Listencorp review image of gaia by mai




Liam Murphy

January 9, 2021

Tracks in this feature

Tracks in this release

Rhythm springs from melody to create a stoic ambience on Gaia

Sounds associated with calmness and tranquility have often found a home in genres such as ambient or drone. The reverbed tribulations of an oscillating synth, or the wonderful grandiose quality of a slow attack are enough to inspire a feeling of ethereality. Having said this, it is always a unique moment when an artist inspires a soothing, undulating calmness using clearer and more animated sounds, and this is what Mai manages on Gaia

Gaia frequents warm melodic progressions, the movements of which are clear and unobscured by foggy reverb. Organic and electronic sounds trade supremacy between each other falling in and out of hypnotic tunes that represent the tumultuous swaying or flow of a natural setting. It feels as though Mai purposely pushes forward with more electronic instrumentation after the initial track Sunrise to try and accurately convey the mystical wonder of the range of settings. Ocean flows with this elegant weighty arpeggiation, aqueous notes slowly joined by an unrelenting and confident thrum. The initial notes resonate with a sound somewhere precisely placed between organic and synthetic.
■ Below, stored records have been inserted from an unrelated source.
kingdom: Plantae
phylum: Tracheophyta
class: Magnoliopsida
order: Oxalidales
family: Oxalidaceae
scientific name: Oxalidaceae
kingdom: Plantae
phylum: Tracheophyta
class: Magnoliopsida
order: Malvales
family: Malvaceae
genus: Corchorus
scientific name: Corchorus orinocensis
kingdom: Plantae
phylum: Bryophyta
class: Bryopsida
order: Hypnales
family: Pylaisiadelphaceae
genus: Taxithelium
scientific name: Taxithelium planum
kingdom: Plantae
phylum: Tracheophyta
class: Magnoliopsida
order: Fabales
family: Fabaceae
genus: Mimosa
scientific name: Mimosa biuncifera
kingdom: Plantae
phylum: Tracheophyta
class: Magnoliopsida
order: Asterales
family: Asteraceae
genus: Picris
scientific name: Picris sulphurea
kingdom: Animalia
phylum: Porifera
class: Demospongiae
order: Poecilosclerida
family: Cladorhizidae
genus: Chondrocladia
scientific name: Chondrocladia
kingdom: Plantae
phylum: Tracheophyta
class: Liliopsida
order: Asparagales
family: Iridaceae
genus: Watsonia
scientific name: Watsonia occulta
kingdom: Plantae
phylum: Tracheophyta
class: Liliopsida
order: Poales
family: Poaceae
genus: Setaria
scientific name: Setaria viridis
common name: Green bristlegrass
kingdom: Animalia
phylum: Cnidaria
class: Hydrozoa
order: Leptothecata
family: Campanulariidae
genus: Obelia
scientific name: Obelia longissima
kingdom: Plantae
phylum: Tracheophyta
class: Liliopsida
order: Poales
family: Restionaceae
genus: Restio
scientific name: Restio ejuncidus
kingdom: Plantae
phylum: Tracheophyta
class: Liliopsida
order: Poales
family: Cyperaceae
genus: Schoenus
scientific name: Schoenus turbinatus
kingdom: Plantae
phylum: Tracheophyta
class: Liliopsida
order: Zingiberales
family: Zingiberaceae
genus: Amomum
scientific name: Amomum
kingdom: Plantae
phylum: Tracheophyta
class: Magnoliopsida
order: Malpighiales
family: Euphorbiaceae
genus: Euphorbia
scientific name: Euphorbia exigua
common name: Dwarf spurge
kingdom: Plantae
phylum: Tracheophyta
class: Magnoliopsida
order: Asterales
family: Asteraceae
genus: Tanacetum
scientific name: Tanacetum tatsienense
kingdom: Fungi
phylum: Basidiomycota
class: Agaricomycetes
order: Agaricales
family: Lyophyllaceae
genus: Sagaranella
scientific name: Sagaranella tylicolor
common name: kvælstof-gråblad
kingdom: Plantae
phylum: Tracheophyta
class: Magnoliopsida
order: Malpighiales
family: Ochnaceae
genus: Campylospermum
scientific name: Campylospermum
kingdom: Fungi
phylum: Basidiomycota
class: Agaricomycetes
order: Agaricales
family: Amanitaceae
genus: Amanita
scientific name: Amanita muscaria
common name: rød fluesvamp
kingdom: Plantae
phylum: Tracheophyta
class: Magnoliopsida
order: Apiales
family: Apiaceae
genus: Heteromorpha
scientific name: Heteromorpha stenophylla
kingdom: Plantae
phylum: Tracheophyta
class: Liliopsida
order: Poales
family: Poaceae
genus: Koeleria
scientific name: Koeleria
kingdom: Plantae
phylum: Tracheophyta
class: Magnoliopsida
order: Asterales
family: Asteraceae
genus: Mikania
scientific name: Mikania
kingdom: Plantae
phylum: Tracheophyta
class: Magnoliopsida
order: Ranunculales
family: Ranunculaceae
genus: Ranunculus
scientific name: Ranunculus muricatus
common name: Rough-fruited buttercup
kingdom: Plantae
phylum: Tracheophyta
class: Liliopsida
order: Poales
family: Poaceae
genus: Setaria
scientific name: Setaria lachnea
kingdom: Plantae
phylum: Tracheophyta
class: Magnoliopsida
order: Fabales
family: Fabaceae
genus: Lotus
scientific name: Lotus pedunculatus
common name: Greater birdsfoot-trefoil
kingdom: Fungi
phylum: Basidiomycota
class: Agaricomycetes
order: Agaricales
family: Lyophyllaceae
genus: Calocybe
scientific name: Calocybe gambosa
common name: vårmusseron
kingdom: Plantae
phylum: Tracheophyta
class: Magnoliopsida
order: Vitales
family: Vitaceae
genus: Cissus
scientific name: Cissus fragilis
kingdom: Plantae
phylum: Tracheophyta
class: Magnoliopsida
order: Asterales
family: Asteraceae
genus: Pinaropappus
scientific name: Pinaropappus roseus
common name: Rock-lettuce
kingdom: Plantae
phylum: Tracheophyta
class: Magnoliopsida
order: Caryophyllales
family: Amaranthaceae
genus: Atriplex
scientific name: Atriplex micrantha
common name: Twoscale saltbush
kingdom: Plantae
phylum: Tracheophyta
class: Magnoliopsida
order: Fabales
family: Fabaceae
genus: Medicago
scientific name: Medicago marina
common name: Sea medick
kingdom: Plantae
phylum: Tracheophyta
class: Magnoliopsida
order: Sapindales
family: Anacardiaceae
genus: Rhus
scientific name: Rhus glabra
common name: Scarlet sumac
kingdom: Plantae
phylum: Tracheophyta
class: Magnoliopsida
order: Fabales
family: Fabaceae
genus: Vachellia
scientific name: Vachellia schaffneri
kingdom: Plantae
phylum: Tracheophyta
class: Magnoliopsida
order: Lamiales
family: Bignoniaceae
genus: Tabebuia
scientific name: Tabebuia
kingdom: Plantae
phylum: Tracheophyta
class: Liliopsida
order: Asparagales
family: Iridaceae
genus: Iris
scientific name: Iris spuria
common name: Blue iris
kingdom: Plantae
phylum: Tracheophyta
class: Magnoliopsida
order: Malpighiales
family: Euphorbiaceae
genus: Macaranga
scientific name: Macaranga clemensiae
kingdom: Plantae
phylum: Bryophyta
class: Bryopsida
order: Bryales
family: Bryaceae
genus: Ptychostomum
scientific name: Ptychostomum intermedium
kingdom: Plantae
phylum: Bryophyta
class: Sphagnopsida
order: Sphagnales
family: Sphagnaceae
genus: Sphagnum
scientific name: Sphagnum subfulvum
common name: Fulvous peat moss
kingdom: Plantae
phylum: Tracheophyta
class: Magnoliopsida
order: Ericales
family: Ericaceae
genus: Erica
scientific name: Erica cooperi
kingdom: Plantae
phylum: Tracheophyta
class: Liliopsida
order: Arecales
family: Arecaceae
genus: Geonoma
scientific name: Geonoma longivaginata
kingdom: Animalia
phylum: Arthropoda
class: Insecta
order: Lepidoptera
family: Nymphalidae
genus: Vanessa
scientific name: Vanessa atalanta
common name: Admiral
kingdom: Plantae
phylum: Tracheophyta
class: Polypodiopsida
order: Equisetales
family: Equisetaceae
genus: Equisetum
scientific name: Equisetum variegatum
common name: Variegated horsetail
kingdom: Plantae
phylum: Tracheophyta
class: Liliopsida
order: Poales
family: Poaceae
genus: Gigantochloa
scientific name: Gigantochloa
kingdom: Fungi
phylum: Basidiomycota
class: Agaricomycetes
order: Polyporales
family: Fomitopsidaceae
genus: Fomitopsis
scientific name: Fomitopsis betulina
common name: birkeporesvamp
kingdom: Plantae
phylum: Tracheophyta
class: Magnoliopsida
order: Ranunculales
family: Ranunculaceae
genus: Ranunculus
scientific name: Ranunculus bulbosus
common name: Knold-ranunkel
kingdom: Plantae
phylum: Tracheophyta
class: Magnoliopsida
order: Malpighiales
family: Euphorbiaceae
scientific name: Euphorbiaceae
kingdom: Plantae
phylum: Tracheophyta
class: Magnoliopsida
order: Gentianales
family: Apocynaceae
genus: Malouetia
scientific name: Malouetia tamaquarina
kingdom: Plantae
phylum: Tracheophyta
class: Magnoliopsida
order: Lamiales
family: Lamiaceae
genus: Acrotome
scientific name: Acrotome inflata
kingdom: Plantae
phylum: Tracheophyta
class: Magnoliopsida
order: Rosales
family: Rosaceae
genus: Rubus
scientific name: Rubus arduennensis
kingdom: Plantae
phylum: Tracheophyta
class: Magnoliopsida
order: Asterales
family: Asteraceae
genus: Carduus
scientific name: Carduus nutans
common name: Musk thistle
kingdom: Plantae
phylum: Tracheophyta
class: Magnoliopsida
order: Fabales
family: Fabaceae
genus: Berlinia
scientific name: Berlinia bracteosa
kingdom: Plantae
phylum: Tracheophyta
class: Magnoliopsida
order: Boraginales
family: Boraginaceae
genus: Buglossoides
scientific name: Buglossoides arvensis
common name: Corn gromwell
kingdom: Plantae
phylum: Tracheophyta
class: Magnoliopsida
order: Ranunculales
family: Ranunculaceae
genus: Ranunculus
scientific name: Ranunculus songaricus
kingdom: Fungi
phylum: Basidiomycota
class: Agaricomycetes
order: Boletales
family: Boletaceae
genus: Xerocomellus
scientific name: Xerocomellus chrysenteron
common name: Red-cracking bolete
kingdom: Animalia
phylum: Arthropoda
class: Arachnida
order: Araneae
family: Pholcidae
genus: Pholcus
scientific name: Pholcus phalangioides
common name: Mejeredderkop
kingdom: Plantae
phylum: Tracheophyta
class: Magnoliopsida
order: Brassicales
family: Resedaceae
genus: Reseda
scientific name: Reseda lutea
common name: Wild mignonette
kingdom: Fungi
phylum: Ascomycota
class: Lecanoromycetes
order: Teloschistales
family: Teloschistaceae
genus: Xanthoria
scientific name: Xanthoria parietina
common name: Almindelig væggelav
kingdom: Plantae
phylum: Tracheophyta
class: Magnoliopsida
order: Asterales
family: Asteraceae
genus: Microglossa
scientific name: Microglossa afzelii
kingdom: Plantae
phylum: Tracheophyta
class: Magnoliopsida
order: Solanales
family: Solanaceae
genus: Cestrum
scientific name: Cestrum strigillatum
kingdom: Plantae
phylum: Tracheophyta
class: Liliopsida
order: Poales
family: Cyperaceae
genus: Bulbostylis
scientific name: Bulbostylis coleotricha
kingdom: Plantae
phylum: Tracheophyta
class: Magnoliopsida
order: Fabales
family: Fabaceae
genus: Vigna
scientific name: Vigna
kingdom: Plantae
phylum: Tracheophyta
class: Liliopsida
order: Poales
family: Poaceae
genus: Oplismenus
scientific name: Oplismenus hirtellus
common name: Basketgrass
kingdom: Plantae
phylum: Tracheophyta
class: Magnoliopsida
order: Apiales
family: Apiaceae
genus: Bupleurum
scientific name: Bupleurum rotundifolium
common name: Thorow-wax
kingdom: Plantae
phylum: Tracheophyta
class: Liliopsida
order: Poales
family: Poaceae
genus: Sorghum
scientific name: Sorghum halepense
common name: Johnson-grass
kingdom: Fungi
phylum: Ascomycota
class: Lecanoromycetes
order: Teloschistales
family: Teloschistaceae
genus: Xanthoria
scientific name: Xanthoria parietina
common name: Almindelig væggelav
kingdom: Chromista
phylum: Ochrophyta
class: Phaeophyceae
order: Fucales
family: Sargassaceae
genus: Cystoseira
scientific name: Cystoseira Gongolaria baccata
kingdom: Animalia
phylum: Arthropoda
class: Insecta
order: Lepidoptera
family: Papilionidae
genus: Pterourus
Though the melodies Mai leans upon have a repetitive quality, there is so much ground covered over their runtime. The more the initial melody repeats, the more the world around us seems to open up. Karst begins with a harsh and almost subterranean sharpness, but as we burrow up through the underland Mai begins to send god rays of light and the hum of flora toward us. The starting melody is like a set of stairs, repeating but forever moving us up to new heights until we breach the wide world. 

Much of the album harbours a filmic quality in its delivery. Forest Canopy, with its vertiginous swells and ever explorative melody, feels as though we approach from a low flying helicopter circling some great leafy valley. The dramatic impacts of low notes and the lift of the higher frequency synths conjure this vision of a sprawling forest landscape. The intensity comes to a graceful stop as we reach the end, and Mai lets us down into a small clearing. 

The blending of electronic and organic sound gives this ultra-realistic sheen to everything. The realness of piano sounds gifting the feeling of physicality, which is then refined by electronic sounds gently interjecting with impressive but subtle hues. Though the lion’s share of the album deals with physical phenomena, both the entry and exit points are a little harder to grasp. We begin with Sunrise, and end with VapourMai seems to take a great pleasure in illustrating these more intangible aspects, illustrating that they move and flow in beautiful and elegant ways just like the natural phenomena that are within a human’s grasp.

Not only does Gaia convey the purity of a natural surrounding using an electro-organic sound, it captures the aura of a forest clearing or seabed with whirling progressions and surging instrumentation. Mai takes great care in composing in an expressionist style, where the emotions and sentiment of the setting shine proudly through its appearance.